Mental Health can affect as many as one in four people at a certain point in their lives, and this can be very problematic in the workplace. Many workers suffering from mental health problems such as anxiety, depression or stress can stop people from performing at their best. Organisations thrive when their team are healthy, motivated and focused. It is important as a Manager to support your staff appropriately through this difficult time. The support received is key in determining how well and how quickly your staff are able to get back to peak performance.
Support Your Staff
Applying a supportive approach when your staff are experiencing a mental health problem is not only about keeping hold of a valued member of the team, it also sends a message about your organisation’s values. Trust and integrity are two key points of engagement. Organisations that support their staff will see benefits in terms of loyalty and commitment from all employees.
We all have mental health, it can be very unpredictable and moves up and down a spectrum from good to poor. It can be affected by many different factors both inside and outside of work. Adopting an understanding approach can make your staff feel comfortable to approach you and discuss problems they may be facing due to work. Starting a conversation about it doesn’t have to be difficult.
Putting Support in Place
There are many options you can consider to effectively support your staff and increase employee engagement, motivation and productivity.
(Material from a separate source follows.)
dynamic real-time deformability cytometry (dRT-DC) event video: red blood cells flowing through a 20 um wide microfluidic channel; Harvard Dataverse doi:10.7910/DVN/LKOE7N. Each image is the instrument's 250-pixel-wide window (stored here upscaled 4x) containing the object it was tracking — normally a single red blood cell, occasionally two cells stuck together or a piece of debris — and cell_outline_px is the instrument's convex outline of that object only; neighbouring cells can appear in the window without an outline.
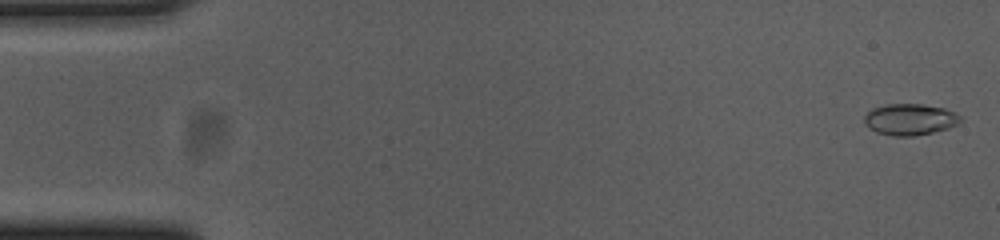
{"species": "common noctule bat (a hibernating species)", "species_latin": "Nyctalus noctula", "temperature_condition": "cold", "stored_images_in_passage": 55, "camera_frame_rate_fps": 3000, "um_per_image_px": 0.085, "animal": {"sex": "female", "body_mass_g": 23.0, "forearm_length_mm": 53.4}, "frame": {"image": 1, "passage_image": 1, "time_ms": 0.0, "image_size_px": [1000, 240], "cell_outline_px": [[964, 120], [960, 124], [948, 128], [916, 136], [892, 136], [876, 132], [868, 128], [864, 124], [864, 116], [872, 108], [884, 104], [920, 104], [944, 108], [960, 116]], "centroid_in_image_um": [77.33, 10.16], "position_along_channel_um": 7.7, "area_um2": 17.74}}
You can introduce flexible working hours for a period of time to make your staff feel less confined, and encourages them to continue their work on terms they feel comfortable in.
It is important that you have return to work policies to ensure you are prepared when facing difficult situations like this. A popular method used in many different organisations is bringing your staff back on a phased return to work. This is when staff are gradually re-introduced back in to work on a gradual basis. This reduces the possibility of your employee feeling overwhelmed and taking ten steps back.
Here we have provided an extended list of tips that you can consider when faced with a mental health problem in the workplace:
- Flexible working hours
- Working from home
- Return to work policies – phased return to work
- Agreement to give an employee leave at short notice and time off to attend appointments related to their mental health
- Extra training, coaching or mentoring
- Extra help with managing and negotiating workload
- Encourage people to be more aware of their mental state and reflect on what factors affect it in the workplace.
- Raising awareness and creating an open culture to discuss mental health.